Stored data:
************

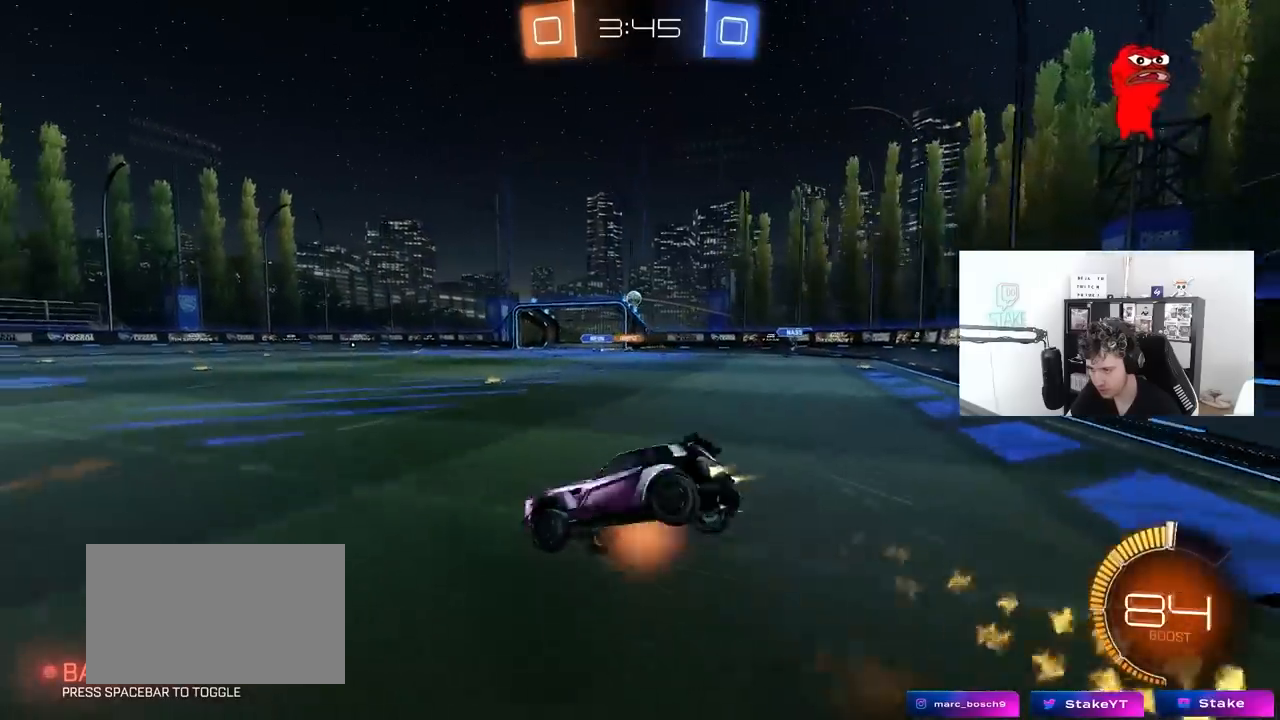
{"keys": ["d", "s", "shift"], "mouse": ["left"], "mouse_move": "still", "events": [[17, "s", "down"], [17, "w", "up"], [150, "mouse_right", "up"], [200, "s", "up"], [283, "s", "down"]]}
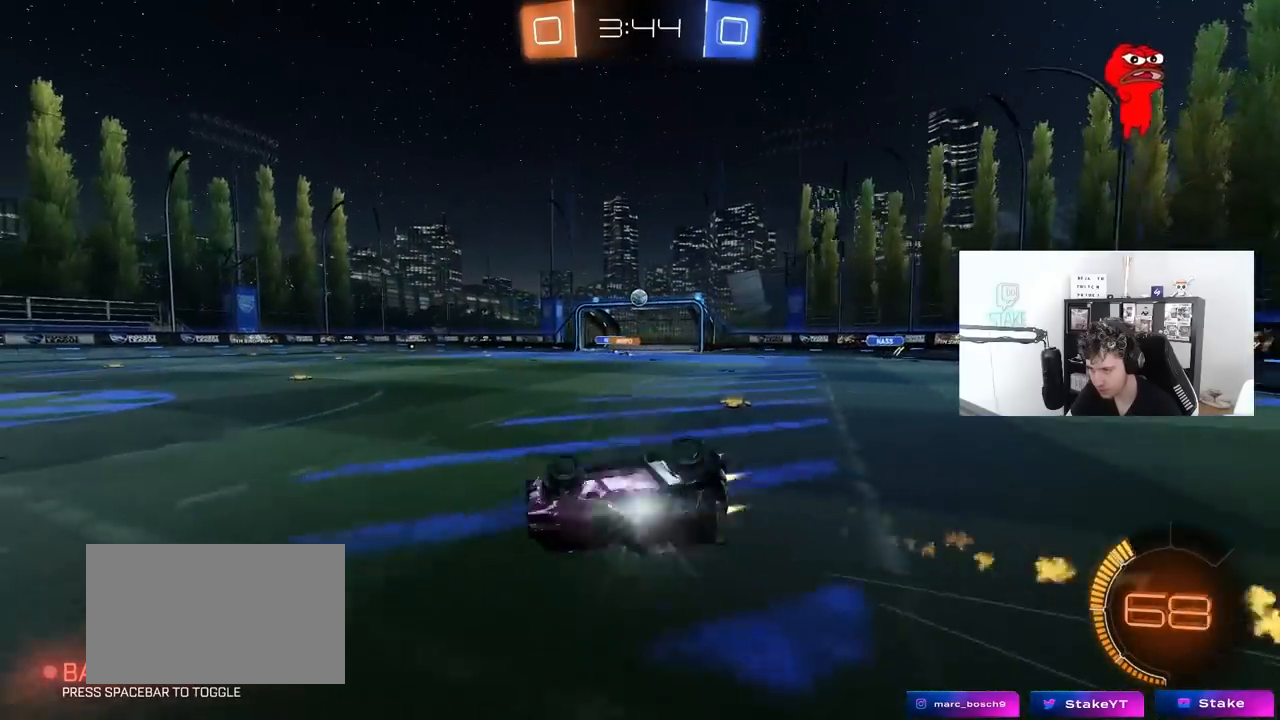
{"keys": ["w"], "mouse": [], "mouse_move": "still", "events": [[167, "mouse_left", "up"], [167, "shift", "up"], [250, "s", "up"], [300, "d", "up"], [483, "w", "down"]]}
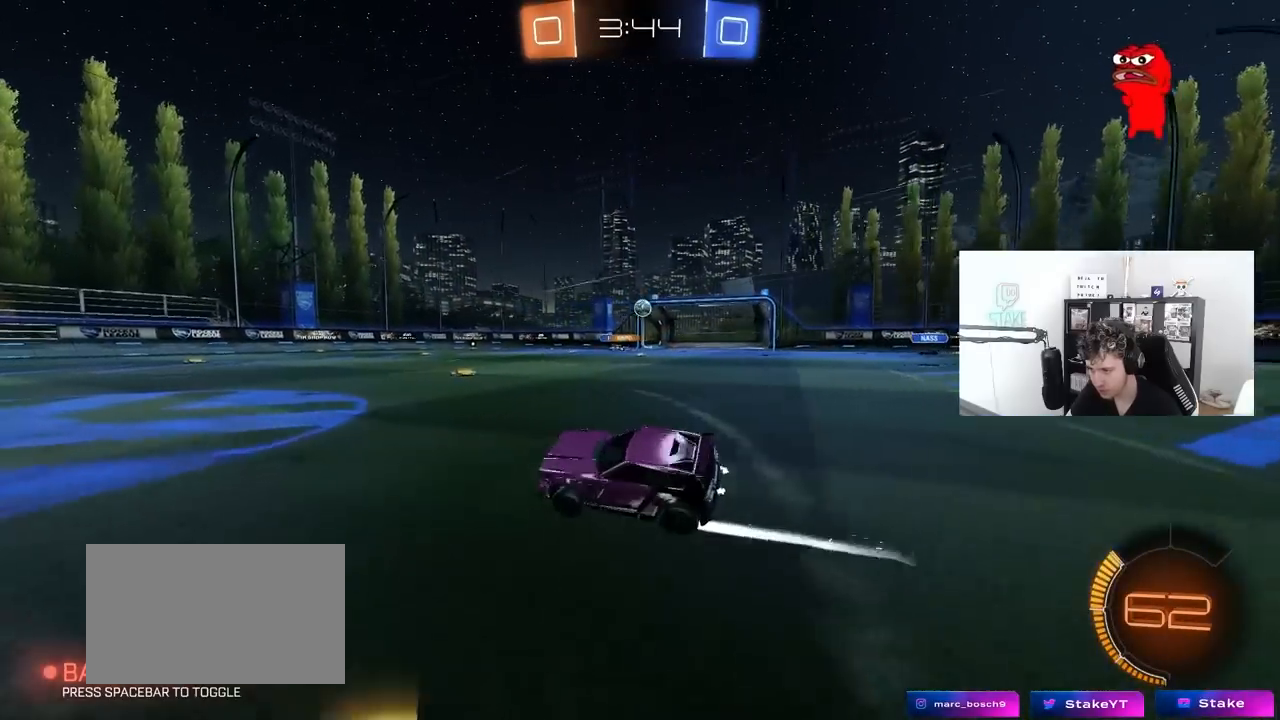
{"keys": ["d", "w"], "mouse": [], "mouse_move": "still", "events": [[83, "a", "down"], [183, "a", "up"], [417, "d", "down"]]}
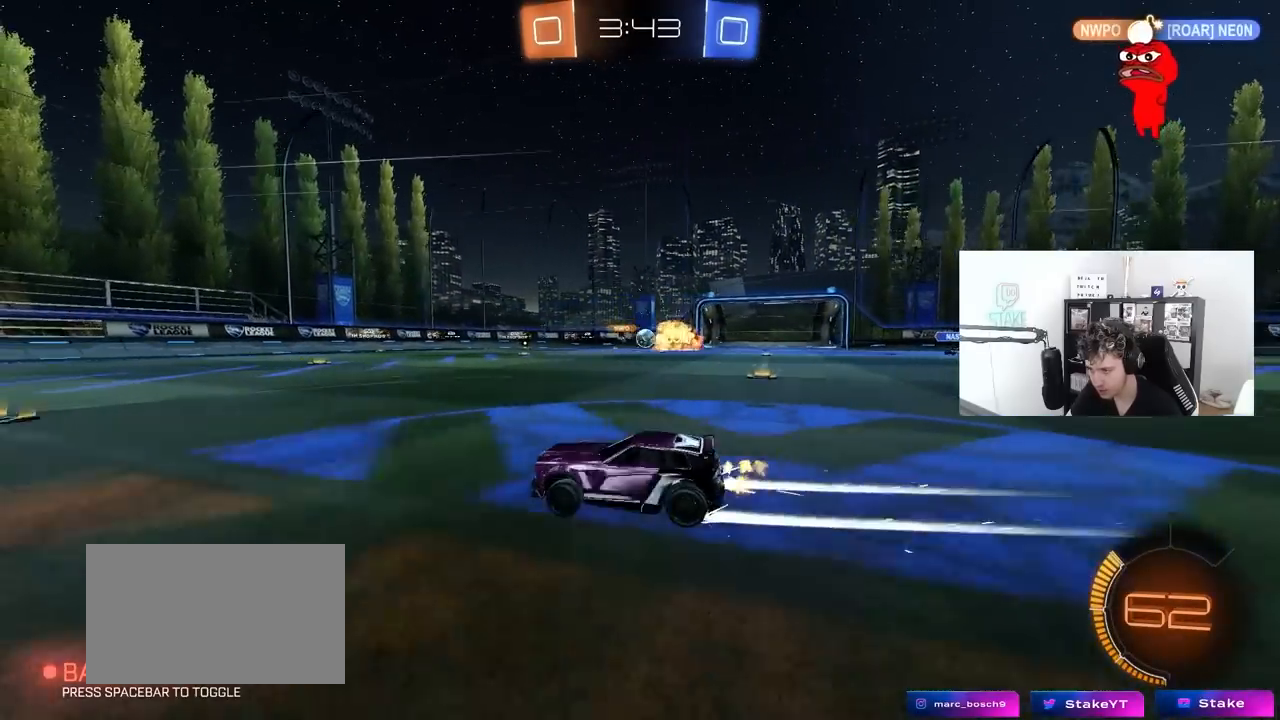
{"keys": ["w"], "mouse": [], "mouse_move": "still", "events": [[17, "d", "up"], [17, "mouse_left", "down"], [150, "d", "down"], [200, "mouse_left", "up"], [383, "d", "up"]]}
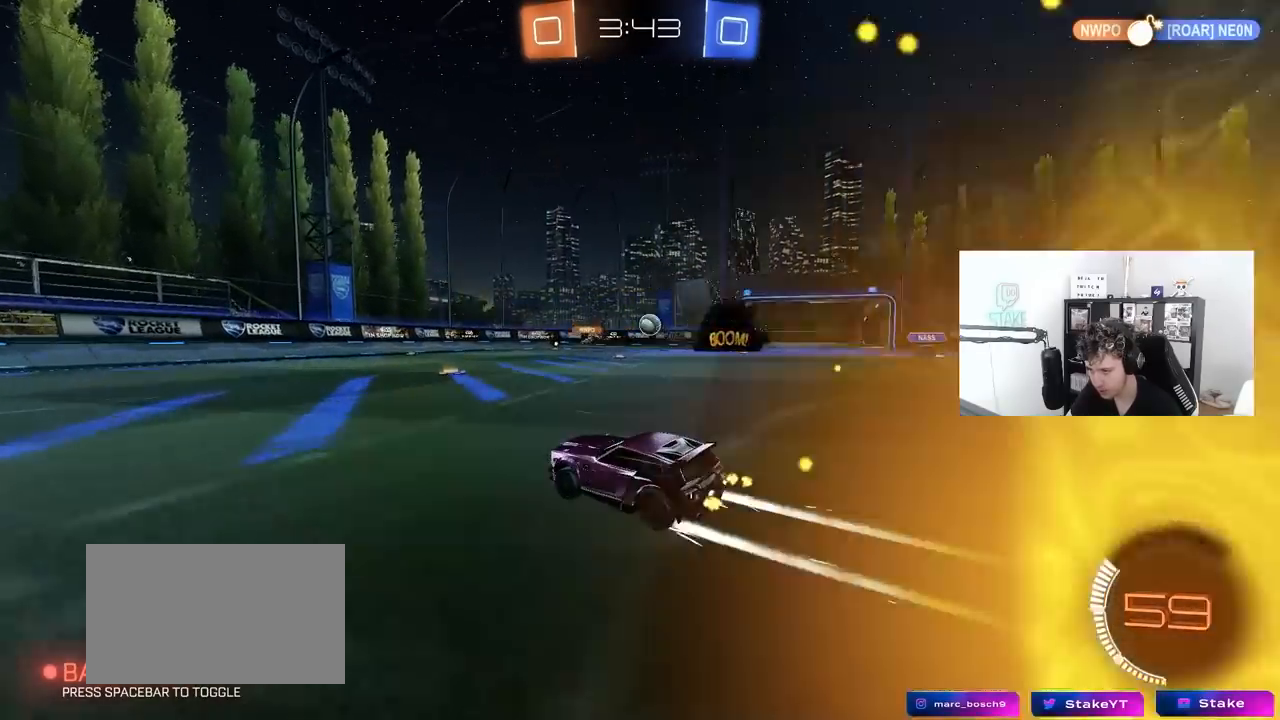
{"keys": ["a", "w"], "mouse": [], "mouse_move": "still", "events": [[167, "d", "down"], [300, "d", "up"], [450, "a", "down"]]}
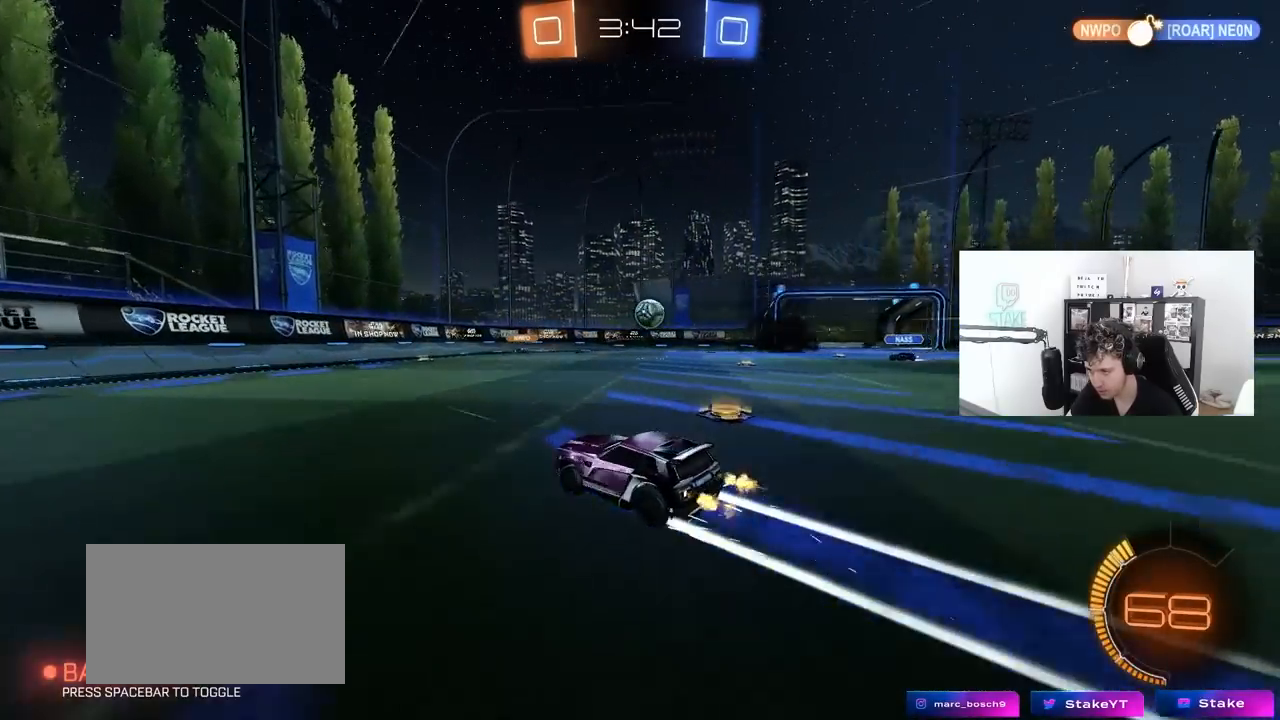
{"keys": [], "mouse": [], "mouse_move": "still", "events": [[33, "a", "up"], [133, "w", "up"], [233, "a", "down"], [267, "s", "down"], [367, "s", "up"], [500, "a", "up"]]}
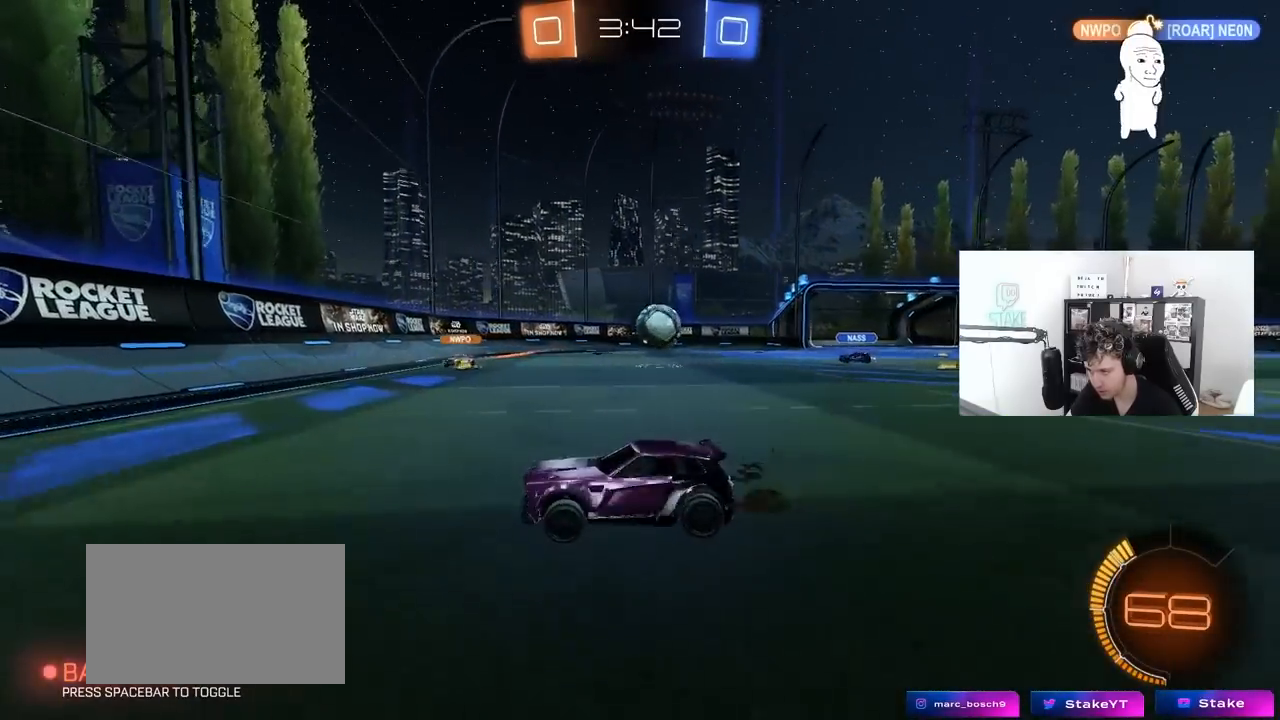
{"keys": ["d", "w"], "mouse": [], "mouse_move": "still", "events": [[50, "w", "down"], [100, "d", "down"], [200, "shift", "down"], [383, "shift", "up"]]}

************

• WHAT IS BEING ASKED: Where a line of the entries contains "shift", report that line.

• EXERCISE OUTPUT:
{"keys": ["d", "s", "shift"], "mouse": ["left"], "mouse_move": "still", "events": [[17, "s", "down"], [17, "w", "up"], [150, "mouse_right", "up"], [200, "s", "up"], [283, "s", "down"]]}
{"keys": ["w"], "mouse": [], "mouse_move": "still", "events": [[167, "mouse_left", "up"], [167, "shift", "up"], [250, "s", "up"], [300, "d", "up"], [483, "w", "down"]]}
{"keys": ["d", "w"], "mouse": [], "mouse_move": "still", "events": [[50, "w", "down"], [100, "d", "down"], [200, "shift", "down"], [383, "shift", "up"]]}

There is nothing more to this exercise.